Hızla gelişen dünyada her geçen gün insanlığın nereye gittiğini sorgulamamız gerekir.  İnsanlar her türlü refah içerisinde yaşamalarına rağmen, huzur adına birçok iflaslar yaşanmaktadır.

İnsanlığın onuru ve gururu ayaklar altında can çekişirken bizler ne yapıyoruz? Her tarafta zulüm, adaletsizlik, sömürü almış başını giderken bizler seyredip duruyoruz.  Nede olsa dünya dönüyor. Zaman süreci de bir sinema şeridi gibi insanın boynuna dolanarak onu çeke çeke sona doğru götürüyor. İyisi de, kötüsü de, kralı da, yobazı da o belirlenenin dışında ek süre kullanamıyor. Süre de bitti mi hayat filmi de sona eriyor. Bur da asıl olan hayat serüveninde yaşadıkların ve yaşattıklarındır.
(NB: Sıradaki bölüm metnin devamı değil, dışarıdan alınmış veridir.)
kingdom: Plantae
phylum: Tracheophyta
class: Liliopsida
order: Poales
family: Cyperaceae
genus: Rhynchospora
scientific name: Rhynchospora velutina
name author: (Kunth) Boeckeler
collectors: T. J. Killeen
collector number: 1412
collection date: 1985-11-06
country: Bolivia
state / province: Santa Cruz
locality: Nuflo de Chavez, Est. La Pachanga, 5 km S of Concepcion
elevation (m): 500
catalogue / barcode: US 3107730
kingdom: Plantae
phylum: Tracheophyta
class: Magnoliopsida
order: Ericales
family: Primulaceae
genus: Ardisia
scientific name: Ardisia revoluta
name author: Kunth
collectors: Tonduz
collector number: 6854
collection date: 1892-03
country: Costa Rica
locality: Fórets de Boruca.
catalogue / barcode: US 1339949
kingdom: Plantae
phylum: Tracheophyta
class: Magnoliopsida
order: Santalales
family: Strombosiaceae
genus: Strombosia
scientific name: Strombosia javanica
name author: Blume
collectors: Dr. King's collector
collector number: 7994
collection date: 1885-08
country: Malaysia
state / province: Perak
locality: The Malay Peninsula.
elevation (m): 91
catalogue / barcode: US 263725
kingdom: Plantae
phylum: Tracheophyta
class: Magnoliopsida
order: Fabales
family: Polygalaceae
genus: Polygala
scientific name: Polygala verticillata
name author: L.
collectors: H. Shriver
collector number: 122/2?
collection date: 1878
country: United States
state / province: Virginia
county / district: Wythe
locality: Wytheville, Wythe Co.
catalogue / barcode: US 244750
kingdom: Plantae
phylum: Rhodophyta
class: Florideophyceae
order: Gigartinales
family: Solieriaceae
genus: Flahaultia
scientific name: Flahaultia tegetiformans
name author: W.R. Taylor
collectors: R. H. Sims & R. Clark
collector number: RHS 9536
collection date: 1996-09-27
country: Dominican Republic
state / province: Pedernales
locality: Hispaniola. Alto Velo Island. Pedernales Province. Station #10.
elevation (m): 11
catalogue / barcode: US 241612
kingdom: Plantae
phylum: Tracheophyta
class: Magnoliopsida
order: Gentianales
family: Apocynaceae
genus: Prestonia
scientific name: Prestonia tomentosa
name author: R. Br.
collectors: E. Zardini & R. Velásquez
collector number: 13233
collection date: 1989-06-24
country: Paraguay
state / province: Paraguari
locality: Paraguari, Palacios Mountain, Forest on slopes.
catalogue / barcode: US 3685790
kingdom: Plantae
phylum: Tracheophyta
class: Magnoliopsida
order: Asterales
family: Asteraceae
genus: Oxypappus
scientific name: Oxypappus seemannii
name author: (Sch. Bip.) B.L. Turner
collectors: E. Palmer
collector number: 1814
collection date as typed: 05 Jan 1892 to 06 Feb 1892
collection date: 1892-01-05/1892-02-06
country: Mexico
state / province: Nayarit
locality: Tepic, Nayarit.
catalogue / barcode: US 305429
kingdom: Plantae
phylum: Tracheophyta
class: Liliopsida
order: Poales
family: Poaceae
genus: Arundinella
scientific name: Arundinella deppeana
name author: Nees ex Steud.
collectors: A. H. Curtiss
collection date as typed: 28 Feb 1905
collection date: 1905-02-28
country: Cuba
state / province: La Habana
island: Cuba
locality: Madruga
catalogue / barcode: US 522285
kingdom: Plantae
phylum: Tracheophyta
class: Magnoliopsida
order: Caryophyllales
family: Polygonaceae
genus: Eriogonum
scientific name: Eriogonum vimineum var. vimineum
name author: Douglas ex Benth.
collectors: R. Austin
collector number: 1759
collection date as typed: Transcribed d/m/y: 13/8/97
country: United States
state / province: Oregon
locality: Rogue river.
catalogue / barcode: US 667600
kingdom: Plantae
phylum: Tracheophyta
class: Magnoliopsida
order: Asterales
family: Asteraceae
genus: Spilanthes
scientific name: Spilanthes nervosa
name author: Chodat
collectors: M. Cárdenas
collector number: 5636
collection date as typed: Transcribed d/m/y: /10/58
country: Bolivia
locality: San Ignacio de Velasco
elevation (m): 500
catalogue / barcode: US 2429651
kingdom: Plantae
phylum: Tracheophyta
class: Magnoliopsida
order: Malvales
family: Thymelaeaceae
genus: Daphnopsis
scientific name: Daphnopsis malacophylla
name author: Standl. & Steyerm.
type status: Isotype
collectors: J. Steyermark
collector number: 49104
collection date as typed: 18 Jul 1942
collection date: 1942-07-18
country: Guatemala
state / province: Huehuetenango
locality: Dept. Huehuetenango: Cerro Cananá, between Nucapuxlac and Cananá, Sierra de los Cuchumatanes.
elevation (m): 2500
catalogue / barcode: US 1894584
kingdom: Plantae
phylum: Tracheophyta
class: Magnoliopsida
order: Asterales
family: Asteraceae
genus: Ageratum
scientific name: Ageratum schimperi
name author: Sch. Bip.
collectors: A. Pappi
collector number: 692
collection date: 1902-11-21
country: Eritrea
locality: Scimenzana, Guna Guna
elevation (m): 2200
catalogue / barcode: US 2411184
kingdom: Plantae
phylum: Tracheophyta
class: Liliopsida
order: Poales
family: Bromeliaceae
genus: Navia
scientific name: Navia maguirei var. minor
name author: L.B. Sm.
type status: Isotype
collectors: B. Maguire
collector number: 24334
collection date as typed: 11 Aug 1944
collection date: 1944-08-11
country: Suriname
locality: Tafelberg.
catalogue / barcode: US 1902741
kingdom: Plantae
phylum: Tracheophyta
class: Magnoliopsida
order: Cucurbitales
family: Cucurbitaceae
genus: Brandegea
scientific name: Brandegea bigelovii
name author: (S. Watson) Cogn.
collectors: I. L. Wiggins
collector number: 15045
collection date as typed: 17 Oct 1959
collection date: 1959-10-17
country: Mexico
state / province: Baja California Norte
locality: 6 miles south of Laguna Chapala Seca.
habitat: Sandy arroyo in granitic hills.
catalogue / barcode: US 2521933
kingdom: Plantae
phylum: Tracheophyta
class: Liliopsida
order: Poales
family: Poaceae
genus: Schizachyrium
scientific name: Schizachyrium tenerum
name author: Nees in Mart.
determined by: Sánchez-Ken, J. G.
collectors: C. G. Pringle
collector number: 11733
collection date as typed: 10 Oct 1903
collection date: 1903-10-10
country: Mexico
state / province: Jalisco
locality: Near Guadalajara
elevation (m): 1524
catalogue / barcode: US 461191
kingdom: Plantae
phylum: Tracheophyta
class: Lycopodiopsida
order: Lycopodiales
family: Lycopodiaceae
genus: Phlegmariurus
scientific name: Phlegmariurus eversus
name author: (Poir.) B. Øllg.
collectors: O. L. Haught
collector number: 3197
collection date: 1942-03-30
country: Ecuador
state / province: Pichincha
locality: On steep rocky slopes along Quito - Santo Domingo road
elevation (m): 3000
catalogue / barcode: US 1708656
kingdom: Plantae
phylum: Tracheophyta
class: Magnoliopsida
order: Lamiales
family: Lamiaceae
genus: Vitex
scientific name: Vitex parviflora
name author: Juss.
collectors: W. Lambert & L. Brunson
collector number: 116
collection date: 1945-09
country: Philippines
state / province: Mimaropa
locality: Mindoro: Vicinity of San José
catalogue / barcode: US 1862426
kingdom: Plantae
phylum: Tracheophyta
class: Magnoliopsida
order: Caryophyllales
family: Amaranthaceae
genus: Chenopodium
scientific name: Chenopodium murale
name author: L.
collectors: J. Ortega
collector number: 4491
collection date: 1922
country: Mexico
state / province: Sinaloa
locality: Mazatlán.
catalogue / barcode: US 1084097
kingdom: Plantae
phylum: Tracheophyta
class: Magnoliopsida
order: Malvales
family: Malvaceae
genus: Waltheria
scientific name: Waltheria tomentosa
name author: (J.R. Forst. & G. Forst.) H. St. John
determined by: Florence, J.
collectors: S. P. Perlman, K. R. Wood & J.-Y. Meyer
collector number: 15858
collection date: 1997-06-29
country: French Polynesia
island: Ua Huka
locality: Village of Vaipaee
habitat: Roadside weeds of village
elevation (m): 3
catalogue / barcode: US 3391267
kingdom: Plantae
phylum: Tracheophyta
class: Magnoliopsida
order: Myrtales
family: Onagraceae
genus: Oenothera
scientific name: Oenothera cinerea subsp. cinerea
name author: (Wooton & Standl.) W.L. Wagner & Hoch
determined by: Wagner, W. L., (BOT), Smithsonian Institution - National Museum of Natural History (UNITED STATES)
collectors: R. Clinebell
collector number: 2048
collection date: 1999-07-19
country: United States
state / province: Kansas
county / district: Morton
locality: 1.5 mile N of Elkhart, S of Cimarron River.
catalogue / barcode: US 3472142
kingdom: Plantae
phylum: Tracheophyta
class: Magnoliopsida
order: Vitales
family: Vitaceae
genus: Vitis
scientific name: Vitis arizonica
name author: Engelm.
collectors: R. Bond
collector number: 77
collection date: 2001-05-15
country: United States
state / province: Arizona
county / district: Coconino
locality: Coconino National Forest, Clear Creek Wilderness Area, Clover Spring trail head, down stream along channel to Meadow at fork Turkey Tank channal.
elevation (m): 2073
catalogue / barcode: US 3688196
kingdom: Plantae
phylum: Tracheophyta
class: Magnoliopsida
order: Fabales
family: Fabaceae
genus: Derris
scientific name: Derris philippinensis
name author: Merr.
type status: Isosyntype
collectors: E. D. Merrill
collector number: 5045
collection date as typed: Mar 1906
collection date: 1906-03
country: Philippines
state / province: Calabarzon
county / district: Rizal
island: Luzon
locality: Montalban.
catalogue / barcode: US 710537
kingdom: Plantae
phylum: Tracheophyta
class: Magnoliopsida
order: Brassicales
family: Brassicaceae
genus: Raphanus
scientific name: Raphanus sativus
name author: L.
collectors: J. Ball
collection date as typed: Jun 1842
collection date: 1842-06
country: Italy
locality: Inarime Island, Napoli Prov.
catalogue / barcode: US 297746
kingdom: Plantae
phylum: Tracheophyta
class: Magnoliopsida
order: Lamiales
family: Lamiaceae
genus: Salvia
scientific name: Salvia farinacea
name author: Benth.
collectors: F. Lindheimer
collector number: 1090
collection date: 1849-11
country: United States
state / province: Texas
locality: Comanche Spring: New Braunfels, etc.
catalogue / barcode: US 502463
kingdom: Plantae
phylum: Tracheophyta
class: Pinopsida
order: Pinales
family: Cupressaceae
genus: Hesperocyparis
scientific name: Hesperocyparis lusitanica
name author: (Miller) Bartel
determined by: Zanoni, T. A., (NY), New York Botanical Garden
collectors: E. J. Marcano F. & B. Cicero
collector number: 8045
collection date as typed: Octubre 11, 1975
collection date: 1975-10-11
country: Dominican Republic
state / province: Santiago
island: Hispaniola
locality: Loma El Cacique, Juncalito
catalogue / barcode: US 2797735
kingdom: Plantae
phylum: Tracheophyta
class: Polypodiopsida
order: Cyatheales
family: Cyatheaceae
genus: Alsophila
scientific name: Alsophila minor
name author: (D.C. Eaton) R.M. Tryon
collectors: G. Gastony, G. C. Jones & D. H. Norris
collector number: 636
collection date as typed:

Ahtapot misali bütün bünyemizi, organlarımızı, ruhumuzu sarmış kötülükler bizleri bırakmıyor. Artık mega teknoloji dönemindeyiz. Dönemin yobazları da mega yobaz oluyor ve son derece profesyonel davranarak ulaşmak istedikleri hedeflere ulaşıyorlar. Kötülükler ölmediğinden ahtapot gibi bizleri sardığından zamana ve zemine göre tüm hünerlerini işbirlikçileriyle birlikte kullanmaktadır.

Paris’te, Roma’da, Berlin’de, Londra’da doğan çocuklar hayatlarını günümüzde belli bir düzen ve eğitimle, planlı bir şekilde sürdürürken Kabilde, Bağdat’ta, İslamabad’da, Kahire’de, Şam’da doğan çocuklar eğer aynı güzellikler ve eğitimden yararlanmıyorsa bir yerlerde engeller ve yobazlıklar var demektir.